No support function existed. No budget, no process, no team, no tooling.
I proposed keeping support inside Brontes. They said yes.
I became the sole support contact at commercial launch, traveling with a 3M cell phone as the direct line for every customer across a growing US install base of 100–150 devices.
When the hiring budget couldn’t attract Linux engineers, I thought about it differently. I couldn’t teach people to stay calm under pressure, or to make a frustrated dentist feel heard. But I could teach them Linux. So I hired bartenders — people who had spent years managing difficult situations and making people feel at ease. I put them in the open office next to the product engineers. The technical knowledge transferred. The people skills were already there.
We deliberately didn’t optimize for time-to-resolution. When a scan fails mid-procedure, a dentist doesn’t need a fast ticket closure — they need someone who stays on the line until the problem is solved. That shaped the entire support model: high-touch, technically capable, patient.
From there we expanded to Europe — 50–100 devices across Germany, Italy, Spain, the Netherlands, and the UK. I led the training of Linux-capable support staff in Germany, building out a model 3M hadn’t run before.
When 3M closed Brontes, the entire company was laid off — engineering, product, sales, everyone. Except support.
My team was retained for six more months to manage the customer transition to St. Paul. Being the last team standing in a company-wide layoff is a clear signal of what the function was worth.
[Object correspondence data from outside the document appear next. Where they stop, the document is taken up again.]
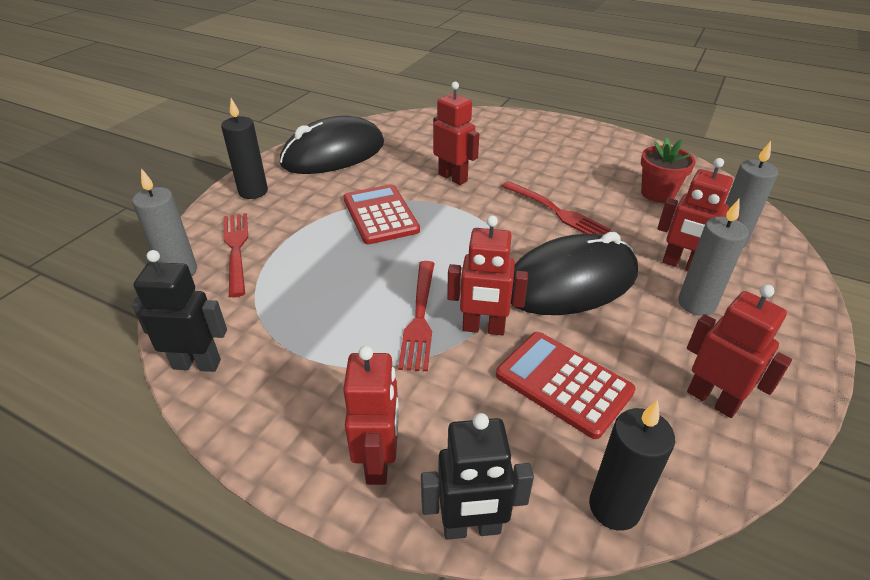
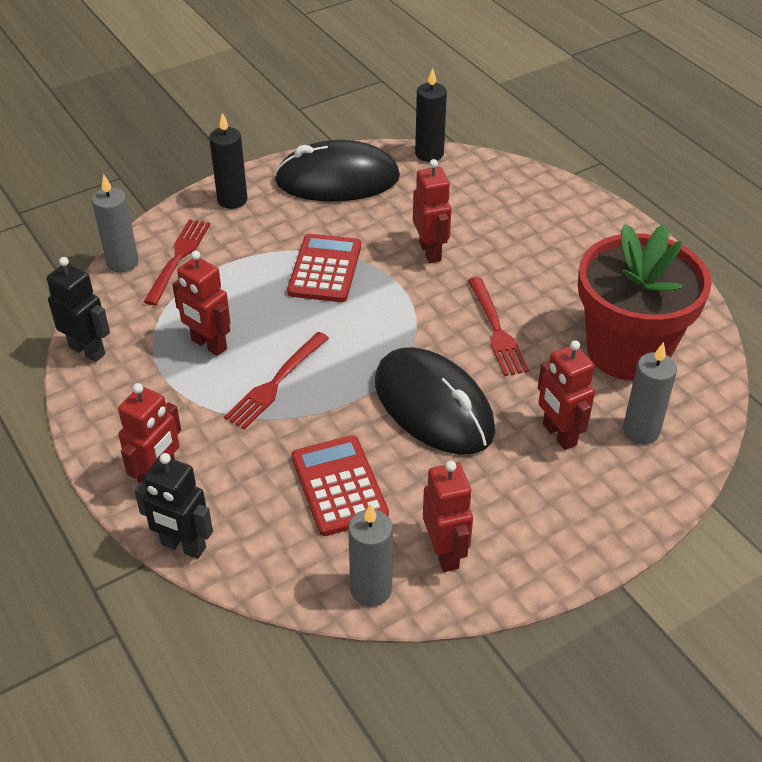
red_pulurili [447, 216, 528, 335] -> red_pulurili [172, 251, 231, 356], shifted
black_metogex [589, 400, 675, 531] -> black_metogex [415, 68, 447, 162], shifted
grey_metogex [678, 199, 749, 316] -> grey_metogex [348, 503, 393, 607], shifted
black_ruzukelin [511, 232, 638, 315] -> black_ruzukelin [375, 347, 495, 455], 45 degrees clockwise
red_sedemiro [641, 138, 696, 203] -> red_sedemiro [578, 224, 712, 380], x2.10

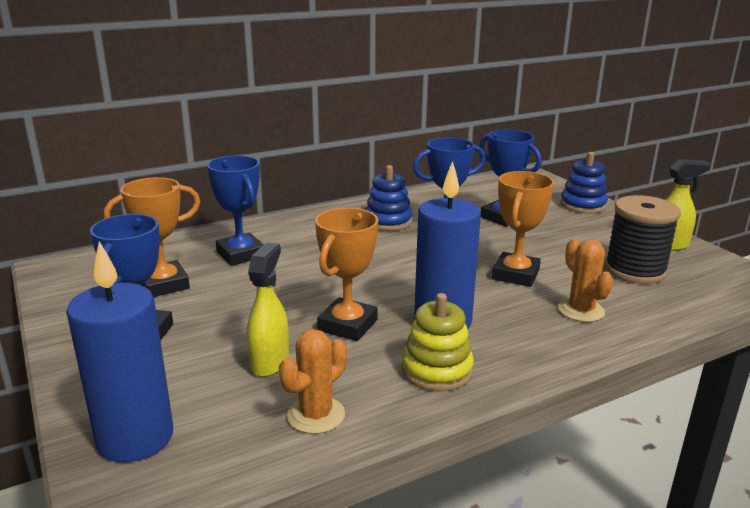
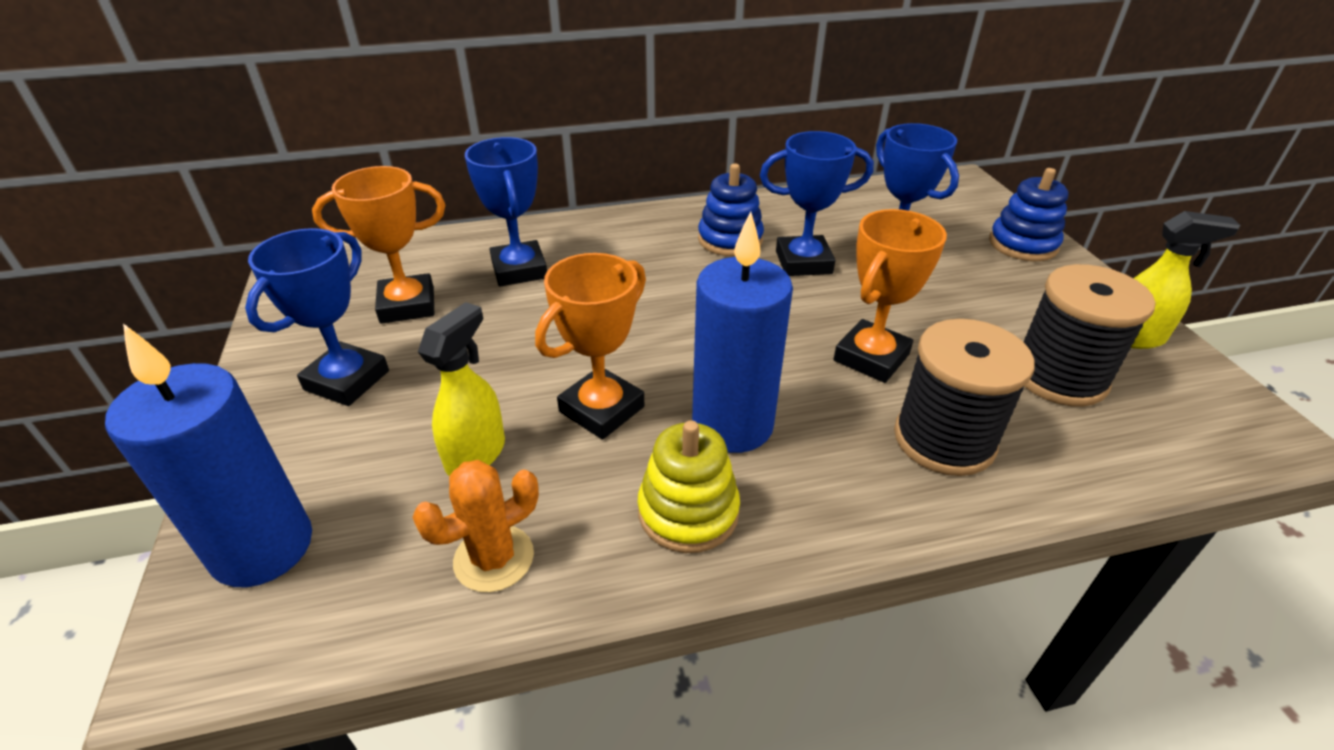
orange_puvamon [558, 239, 613, 322] -> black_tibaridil [894, 319, 1035, 476]

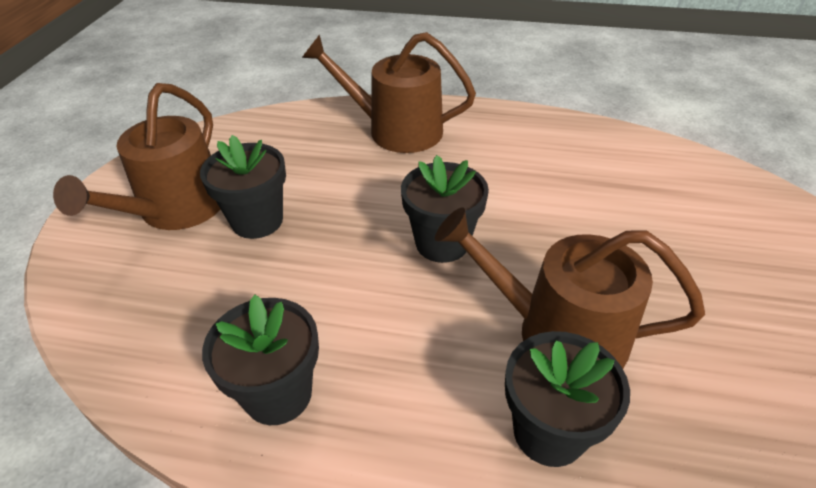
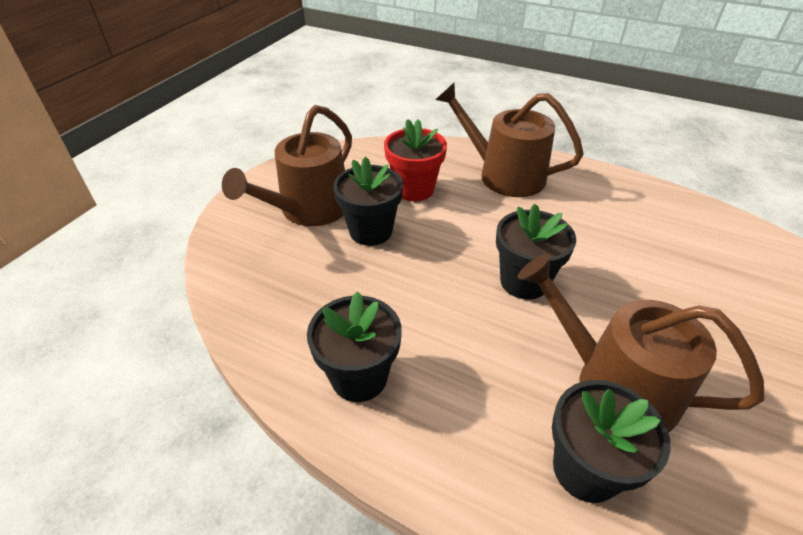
none -> red_sedemiro [384, 119, 447, 201]

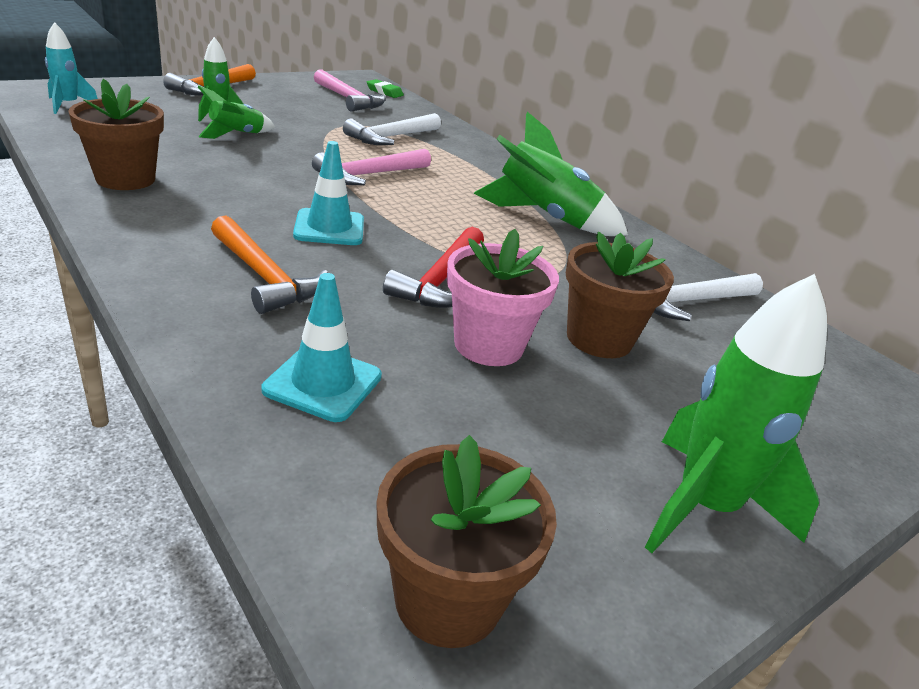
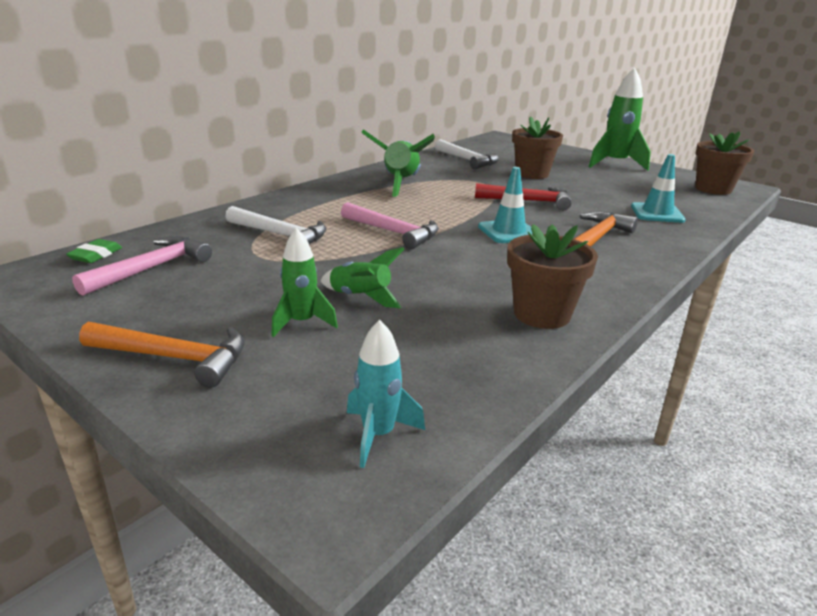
pink_sedemiro [447, 229, 559, 366] -> none

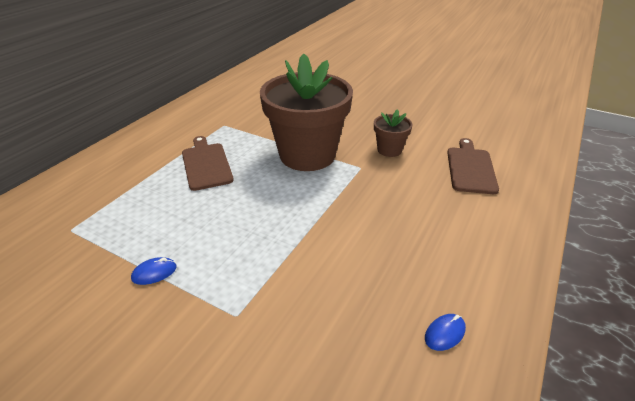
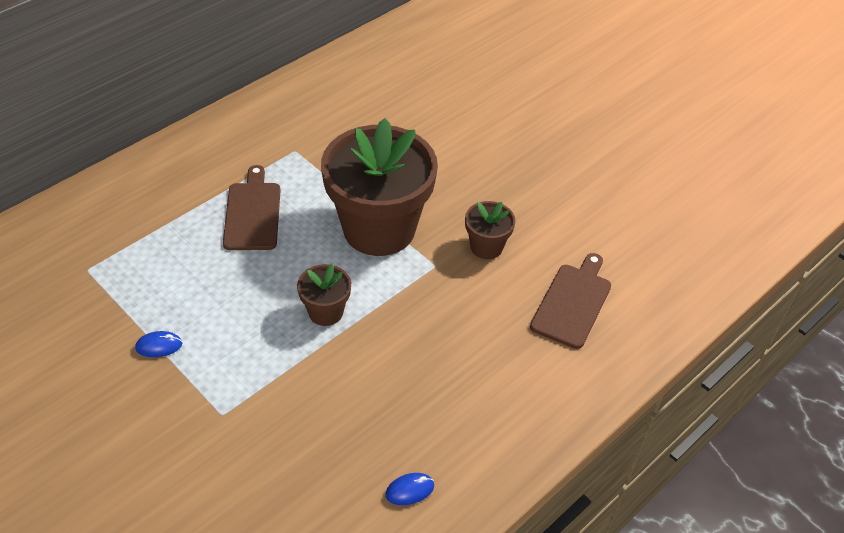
none -> brown_sedemiro [297, 264, 351, 326]

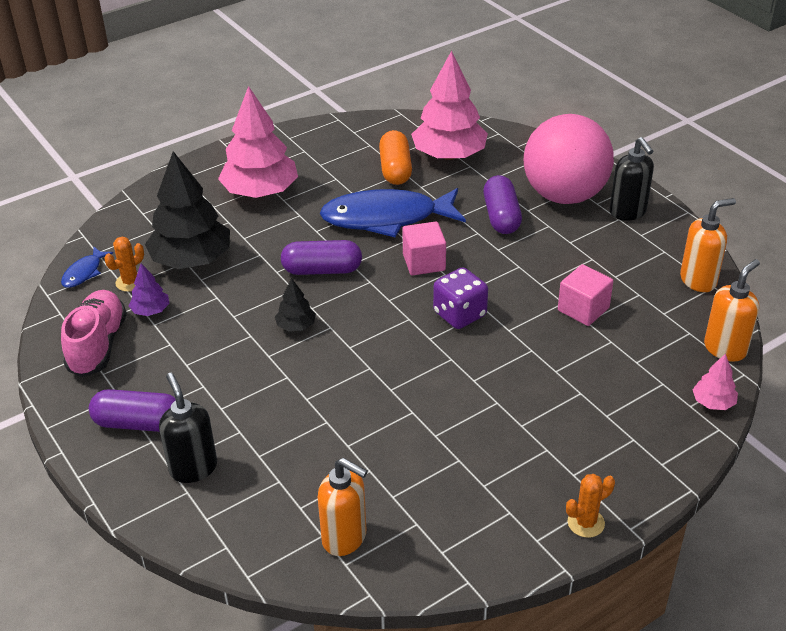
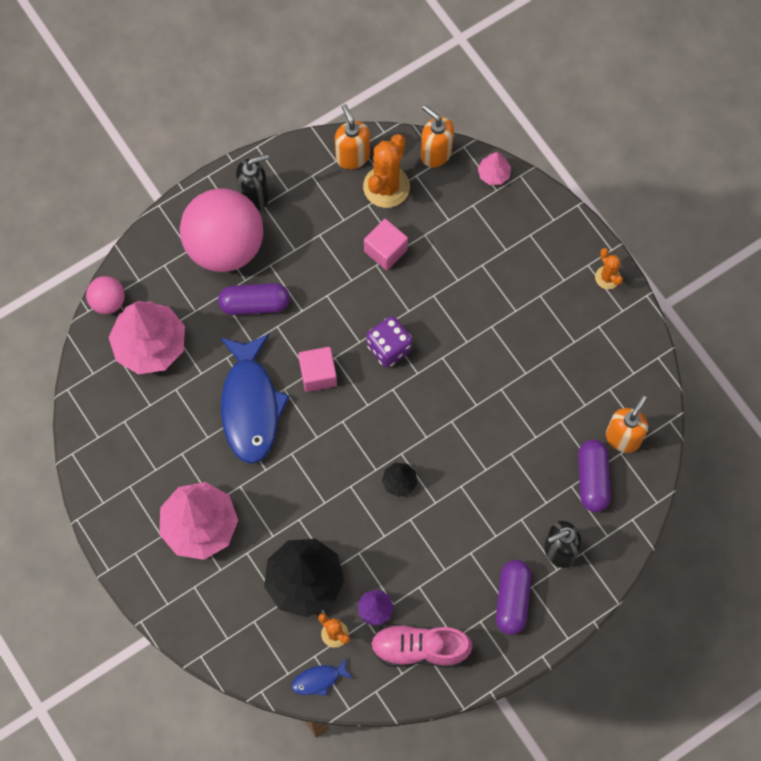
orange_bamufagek [379, 130, 412, 185] -> none
none -> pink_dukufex [86, 276, 125, 314]
none -> orange_puvamon [363, 134, 410, 208]
purple_bamufagek [281, 240, 362, 275] -> purple_bamufagek [578, 440, 611, 512], shifted
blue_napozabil [61, 246, 113, 288] -> blue_napozabil [291, 657, 353, 696], 135 degrees clockwise

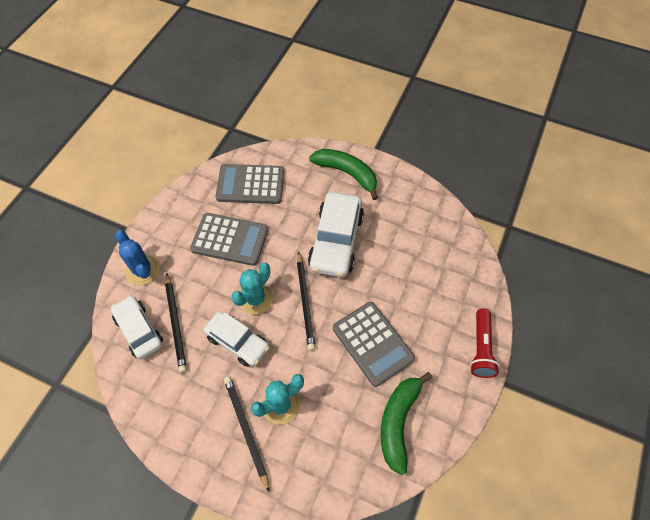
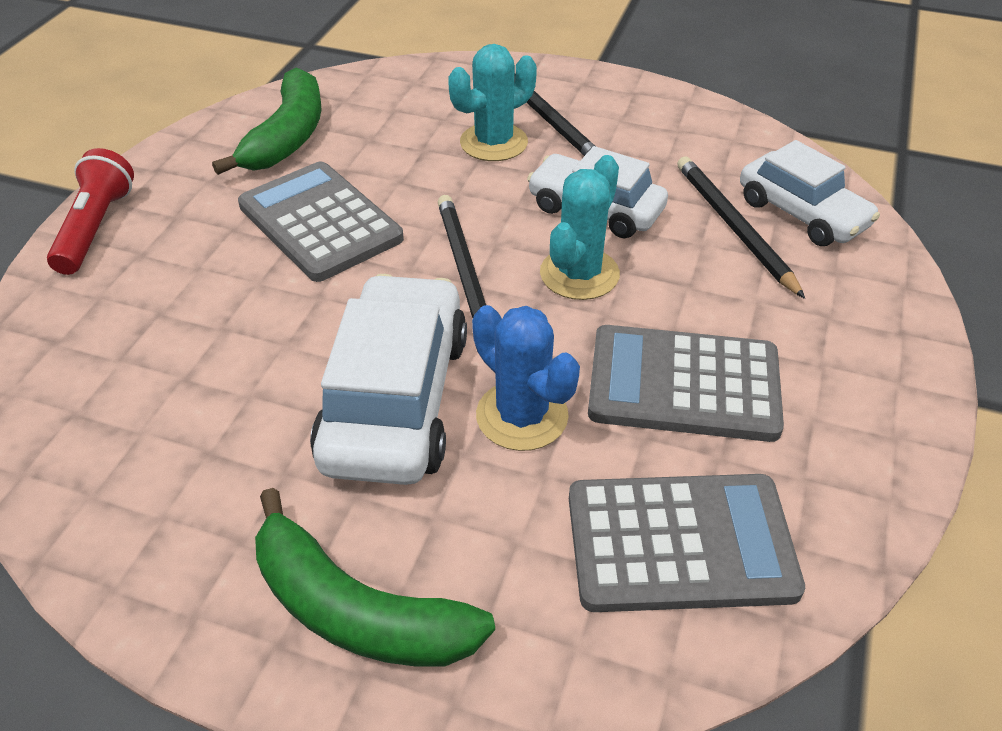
blue_puvamon [115, 230, 160, 285] -> blue_puvamon [472, 305, 580, 451], shifted

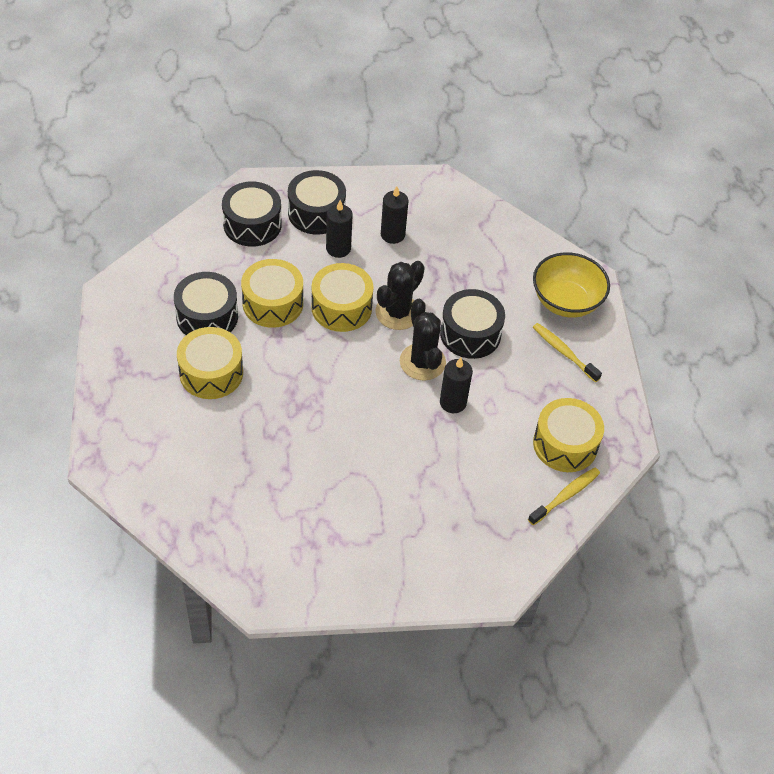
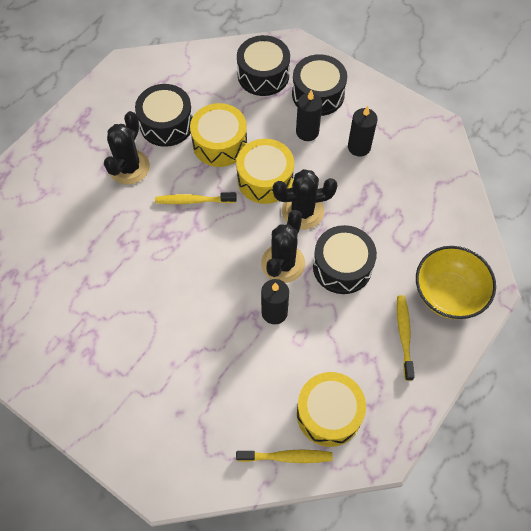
none -> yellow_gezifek [155, 192, 237, 204]
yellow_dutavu [177, 327, 243, 399] -> black_puvamon [104, 111, 150, 185]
“Seemant started out as the founder and sole member of the customer service group, during the launch of our 3D scanning system. He developed the staff of the US support team and moved on to do the same for Europe. In Germany, he led the training of Linux-capable support staff, something completely new to 3M. In the US and Europe, customers know him as their advocate into Brontes and 3M.”
Ed Tekeian · Senior, Brontes Technologies
“The expression ‘when an unstoppable force meets an immovable object’ loses its meaning when we’re talking about Seemant. He personifies said unstoppable force, and I have yet to see an object that he cannot move.”